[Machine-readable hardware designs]
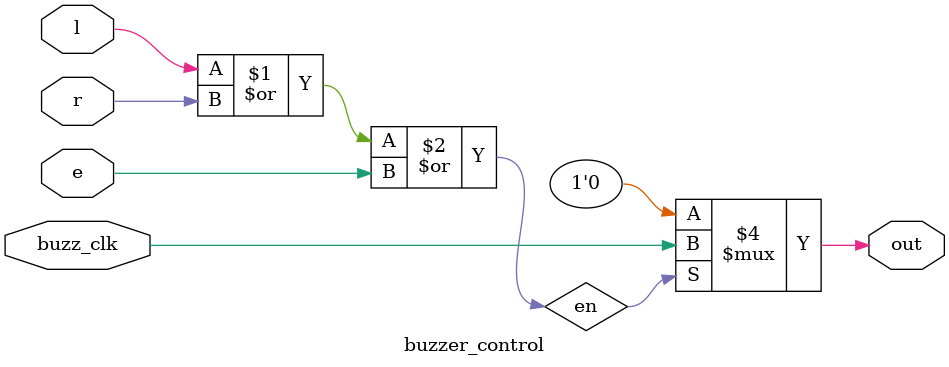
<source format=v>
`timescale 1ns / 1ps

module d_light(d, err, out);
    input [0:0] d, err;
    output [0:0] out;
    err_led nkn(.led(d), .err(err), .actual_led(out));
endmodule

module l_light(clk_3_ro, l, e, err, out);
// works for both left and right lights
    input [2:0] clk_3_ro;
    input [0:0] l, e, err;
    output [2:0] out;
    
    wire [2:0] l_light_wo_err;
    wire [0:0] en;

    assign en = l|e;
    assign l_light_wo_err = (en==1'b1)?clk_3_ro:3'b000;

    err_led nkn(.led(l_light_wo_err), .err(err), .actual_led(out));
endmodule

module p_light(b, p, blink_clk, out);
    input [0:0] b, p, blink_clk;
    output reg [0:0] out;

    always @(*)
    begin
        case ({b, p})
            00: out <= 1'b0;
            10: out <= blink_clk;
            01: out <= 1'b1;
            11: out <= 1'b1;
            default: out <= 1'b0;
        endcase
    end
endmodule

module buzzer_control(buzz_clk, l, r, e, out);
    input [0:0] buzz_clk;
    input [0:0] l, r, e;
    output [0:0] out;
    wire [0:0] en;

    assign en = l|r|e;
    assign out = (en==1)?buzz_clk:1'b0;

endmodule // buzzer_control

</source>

* * *

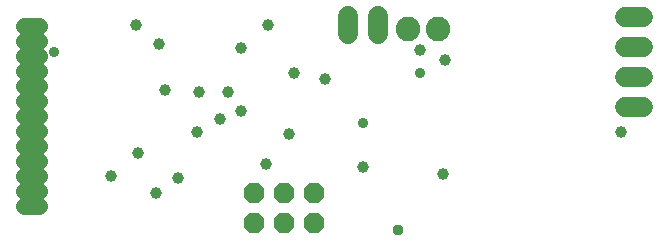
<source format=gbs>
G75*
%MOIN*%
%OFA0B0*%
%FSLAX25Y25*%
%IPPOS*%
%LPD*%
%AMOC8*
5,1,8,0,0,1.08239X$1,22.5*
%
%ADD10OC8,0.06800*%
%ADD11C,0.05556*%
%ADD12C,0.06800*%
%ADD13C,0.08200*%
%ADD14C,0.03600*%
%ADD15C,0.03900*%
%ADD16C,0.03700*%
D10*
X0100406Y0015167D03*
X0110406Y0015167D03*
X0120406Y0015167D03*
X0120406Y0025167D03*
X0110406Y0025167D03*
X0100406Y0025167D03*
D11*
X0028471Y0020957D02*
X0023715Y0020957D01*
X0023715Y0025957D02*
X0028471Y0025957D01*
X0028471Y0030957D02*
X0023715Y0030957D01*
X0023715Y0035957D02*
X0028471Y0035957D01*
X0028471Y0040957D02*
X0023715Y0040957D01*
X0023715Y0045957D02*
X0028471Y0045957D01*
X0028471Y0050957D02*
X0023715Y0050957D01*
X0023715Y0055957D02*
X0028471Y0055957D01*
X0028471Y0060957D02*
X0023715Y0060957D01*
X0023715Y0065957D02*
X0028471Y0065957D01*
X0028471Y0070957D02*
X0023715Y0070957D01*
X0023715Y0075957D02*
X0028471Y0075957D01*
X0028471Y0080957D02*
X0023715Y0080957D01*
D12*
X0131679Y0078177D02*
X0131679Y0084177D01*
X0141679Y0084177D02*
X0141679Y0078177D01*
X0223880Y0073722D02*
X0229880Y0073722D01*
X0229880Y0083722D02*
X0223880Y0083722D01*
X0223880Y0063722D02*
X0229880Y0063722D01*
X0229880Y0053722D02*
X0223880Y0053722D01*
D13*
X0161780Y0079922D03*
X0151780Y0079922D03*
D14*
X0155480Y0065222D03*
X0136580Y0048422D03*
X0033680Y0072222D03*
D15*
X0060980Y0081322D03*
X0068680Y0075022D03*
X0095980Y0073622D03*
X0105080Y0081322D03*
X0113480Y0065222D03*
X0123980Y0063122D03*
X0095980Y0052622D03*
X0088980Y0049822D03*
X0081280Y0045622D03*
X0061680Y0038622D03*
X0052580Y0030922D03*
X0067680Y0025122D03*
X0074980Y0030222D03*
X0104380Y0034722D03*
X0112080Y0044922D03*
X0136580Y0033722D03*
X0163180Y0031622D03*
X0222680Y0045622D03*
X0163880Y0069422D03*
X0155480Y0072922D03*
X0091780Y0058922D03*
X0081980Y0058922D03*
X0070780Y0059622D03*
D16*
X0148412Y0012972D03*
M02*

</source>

• [YOUR OBJECTIVE] In the data above, how many lines contain the word "input"? Write the number only.

• [SOLUTION FOR THIS TASK] 6